§ Exercise instructions
Reproduce all lines of the listing below in which the word "Radikalenerlass" occurs.

Material shown section start

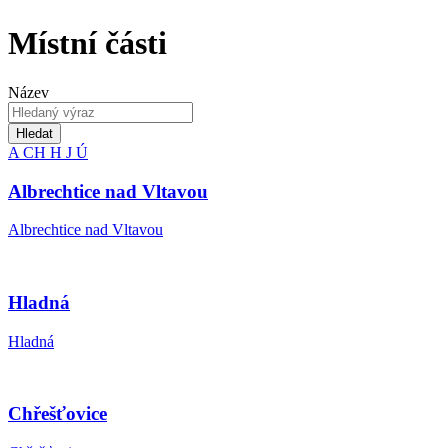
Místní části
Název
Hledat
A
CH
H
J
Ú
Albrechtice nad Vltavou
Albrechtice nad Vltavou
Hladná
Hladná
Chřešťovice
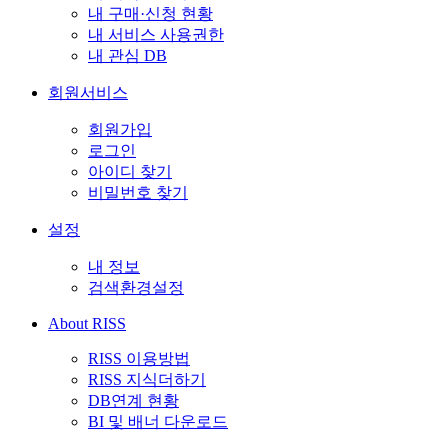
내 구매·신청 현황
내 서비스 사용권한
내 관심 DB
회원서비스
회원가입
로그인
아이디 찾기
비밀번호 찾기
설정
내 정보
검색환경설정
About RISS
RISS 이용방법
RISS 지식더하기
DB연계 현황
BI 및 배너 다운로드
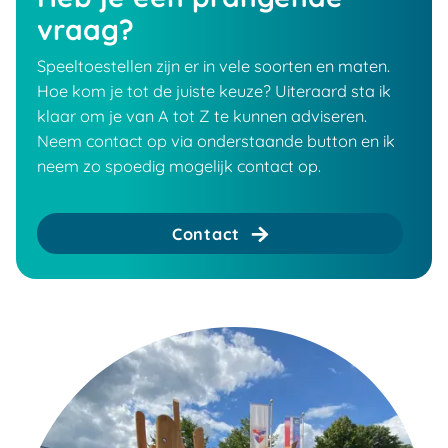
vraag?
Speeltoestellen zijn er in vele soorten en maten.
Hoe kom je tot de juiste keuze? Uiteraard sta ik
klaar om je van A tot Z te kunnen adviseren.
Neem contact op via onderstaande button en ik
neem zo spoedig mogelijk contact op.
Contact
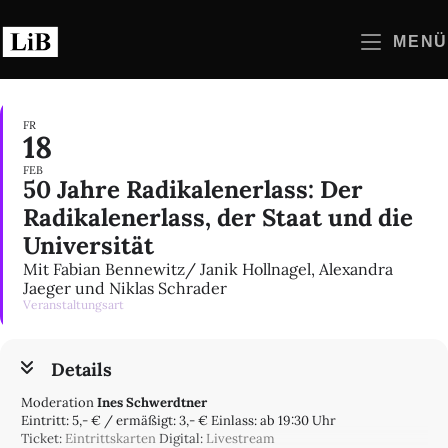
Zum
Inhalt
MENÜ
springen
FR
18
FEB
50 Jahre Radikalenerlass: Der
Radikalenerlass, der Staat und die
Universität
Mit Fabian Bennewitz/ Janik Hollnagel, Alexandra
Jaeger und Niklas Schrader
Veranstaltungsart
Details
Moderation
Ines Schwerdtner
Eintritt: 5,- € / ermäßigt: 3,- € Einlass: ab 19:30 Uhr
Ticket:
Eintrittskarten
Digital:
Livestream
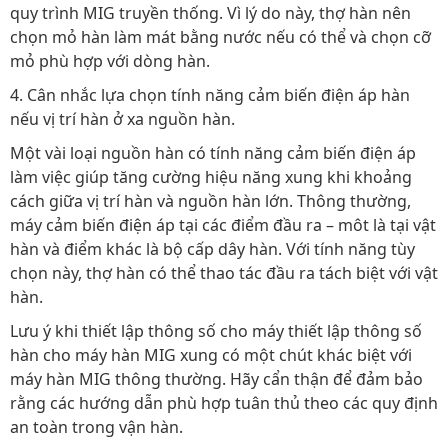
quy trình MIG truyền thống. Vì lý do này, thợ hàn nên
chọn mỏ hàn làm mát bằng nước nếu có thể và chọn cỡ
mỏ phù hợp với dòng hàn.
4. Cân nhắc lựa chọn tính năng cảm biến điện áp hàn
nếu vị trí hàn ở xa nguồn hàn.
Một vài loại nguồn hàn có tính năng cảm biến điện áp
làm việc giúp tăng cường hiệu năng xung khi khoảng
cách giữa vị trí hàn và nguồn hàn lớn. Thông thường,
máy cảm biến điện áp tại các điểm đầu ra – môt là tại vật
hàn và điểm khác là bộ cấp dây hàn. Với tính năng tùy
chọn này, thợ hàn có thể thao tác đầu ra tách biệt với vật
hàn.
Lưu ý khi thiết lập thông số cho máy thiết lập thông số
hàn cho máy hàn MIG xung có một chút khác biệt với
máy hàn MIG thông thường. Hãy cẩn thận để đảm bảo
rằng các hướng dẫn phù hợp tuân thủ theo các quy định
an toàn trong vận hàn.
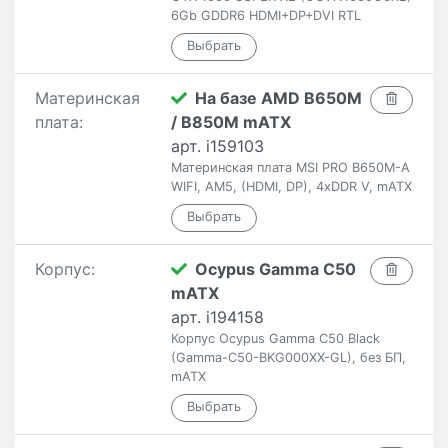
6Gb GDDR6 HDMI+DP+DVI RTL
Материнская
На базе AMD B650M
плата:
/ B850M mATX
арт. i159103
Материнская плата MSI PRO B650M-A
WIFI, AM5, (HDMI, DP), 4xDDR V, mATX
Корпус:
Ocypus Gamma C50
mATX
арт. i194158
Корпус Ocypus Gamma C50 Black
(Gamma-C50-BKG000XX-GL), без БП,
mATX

Material shown section end

§ Task result
50 Jahre Radikalenerlass: Der
Radikalenerlass, der Staat und die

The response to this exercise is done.